- _Task requirements_
Read the records below and copy each line that contains "を読み取る方法を示しています".

- _Data extract_

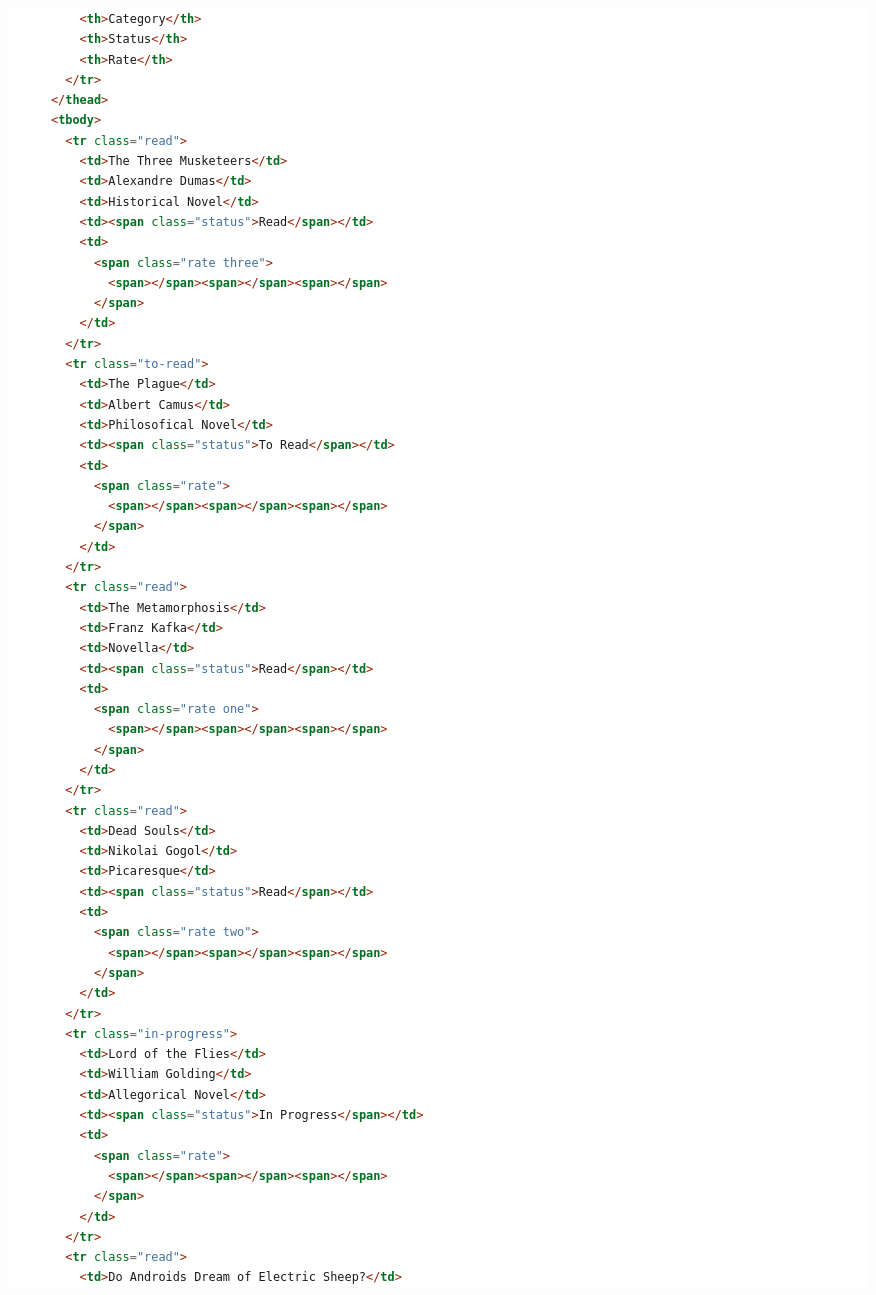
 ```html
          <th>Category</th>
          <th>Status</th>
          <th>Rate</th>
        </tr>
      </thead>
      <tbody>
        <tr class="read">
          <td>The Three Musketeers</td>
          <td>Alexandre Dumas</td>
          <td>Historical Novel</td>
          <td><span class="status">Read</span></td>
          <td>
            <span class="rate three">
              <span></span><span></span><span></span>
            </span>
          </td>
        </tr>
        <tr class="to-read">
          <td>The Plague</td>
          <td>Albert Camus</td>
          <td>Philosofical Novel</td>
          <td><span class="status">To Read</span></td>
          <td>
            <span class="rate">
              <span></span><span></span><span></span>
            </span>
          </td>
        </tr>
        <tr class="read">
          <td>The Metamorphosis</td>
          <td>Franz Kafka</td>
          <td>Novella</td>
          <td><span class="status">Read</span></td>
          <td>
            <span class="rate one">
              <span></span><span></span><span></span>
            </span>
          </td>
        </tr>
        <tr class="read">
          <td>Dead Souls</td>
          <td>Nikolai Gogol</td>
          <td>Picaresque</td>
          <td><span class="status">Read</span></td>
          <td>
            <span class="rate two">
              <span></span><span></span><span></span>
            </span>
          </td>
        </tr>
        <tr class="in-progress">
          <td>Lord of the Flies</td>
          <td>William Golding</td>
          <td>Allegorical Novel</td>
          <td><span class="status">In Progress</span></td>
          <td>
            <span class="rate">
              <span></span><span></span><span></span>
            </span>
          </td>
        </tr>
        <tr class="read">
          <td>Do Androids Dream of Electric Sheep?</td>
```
---
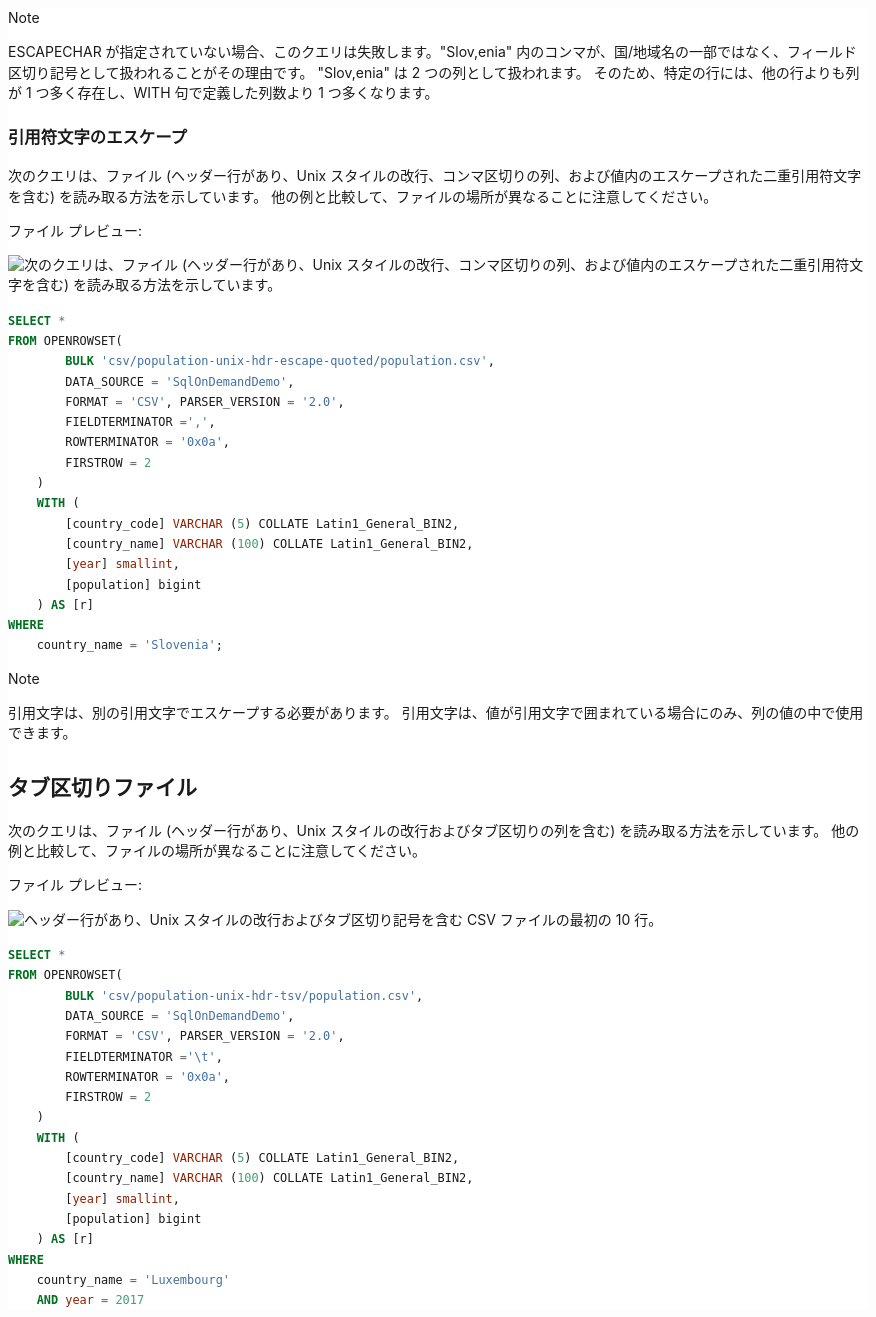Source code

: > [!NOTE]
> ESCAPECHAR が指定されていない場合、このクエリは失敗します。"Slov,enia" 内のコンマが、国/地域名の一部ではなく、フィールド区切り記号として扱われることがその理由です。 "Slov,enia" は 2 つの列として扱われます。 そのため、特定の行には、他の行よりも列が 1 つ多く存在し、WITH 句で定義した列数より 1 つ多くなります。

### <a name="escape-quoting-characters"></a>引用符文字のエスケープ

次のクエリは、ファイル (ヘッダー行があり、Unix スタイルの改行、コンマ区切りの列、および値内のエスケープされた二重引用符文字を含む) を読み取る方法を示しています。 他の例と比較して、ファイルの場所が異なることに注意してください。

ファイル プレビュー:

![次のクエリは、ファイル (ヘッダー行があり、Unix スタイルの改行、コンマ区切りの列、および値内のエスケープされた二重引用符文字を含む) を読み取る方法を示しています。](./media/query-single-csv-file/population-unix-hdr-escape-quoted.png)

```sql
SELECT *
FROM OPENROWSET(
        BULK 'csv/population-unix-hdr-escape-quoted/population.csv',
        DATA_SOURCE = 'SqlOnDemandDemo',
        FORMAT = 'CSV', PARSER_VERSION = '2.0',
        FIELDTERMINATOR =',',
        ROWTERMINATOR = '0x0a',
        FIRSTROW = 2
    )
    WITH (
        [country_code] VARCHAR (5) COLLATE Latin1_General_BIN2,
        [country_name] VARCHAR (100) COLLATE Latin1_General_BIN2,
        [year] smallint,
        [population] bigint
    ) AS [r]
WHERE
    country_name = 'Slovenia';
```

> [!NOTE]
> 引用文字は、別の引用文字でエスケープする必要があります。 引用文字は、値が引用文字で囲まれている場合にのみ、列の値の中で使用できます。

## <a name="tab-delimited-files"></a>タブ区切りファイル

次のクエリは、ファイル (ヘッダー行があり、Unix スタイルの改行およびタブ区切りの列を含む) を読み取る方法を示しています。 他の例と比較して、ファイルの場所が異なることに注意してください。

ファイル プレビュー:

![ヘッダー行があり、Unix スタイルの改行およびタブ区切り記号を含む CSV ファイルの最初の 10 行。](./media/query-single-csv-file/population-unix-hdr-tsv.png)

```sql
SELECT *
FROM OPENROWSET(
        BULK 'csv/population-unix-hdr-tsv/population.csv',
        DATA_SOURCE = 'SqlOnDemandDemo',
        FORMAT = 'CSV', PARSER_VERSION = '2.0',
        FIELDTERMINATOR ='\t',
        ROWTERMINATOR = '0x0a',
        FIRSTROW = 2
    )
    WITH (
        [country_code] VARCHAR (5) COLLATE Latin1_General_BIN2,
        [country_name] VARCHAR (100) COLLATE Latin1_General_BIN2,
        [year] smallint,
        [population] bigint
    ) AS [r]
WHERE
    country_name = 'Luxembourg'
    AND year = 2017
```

- _Solution for this exercise_
次のクエリは、ファイル (ヘッダー行があり、Unix スタイルの改行、コンマ区切りの列、および値内のエスケープされた二重引用符文字を含む) を読み取る方法を示しています。 他の例と比較して、ファイルの場所が異なることに注意してください。
![次のクエリは、ファイル (ヘッダー行があり、Unix スタイルの改行、コンマ区切りの列、および値内のエスケープされた二重引用符文字を含む) を読み取る方法を示しています。](./media/query-single-csv-file/population-unix-hdr-escape-quoted.png)
次のクエリは、ファイル (ヘッダー行があり、Unix スタイルの改行およびタブ区切りの列を含む) を読み取る方法を示しています。 他の例と比較して、ファイルの場所が異なることに注意してください。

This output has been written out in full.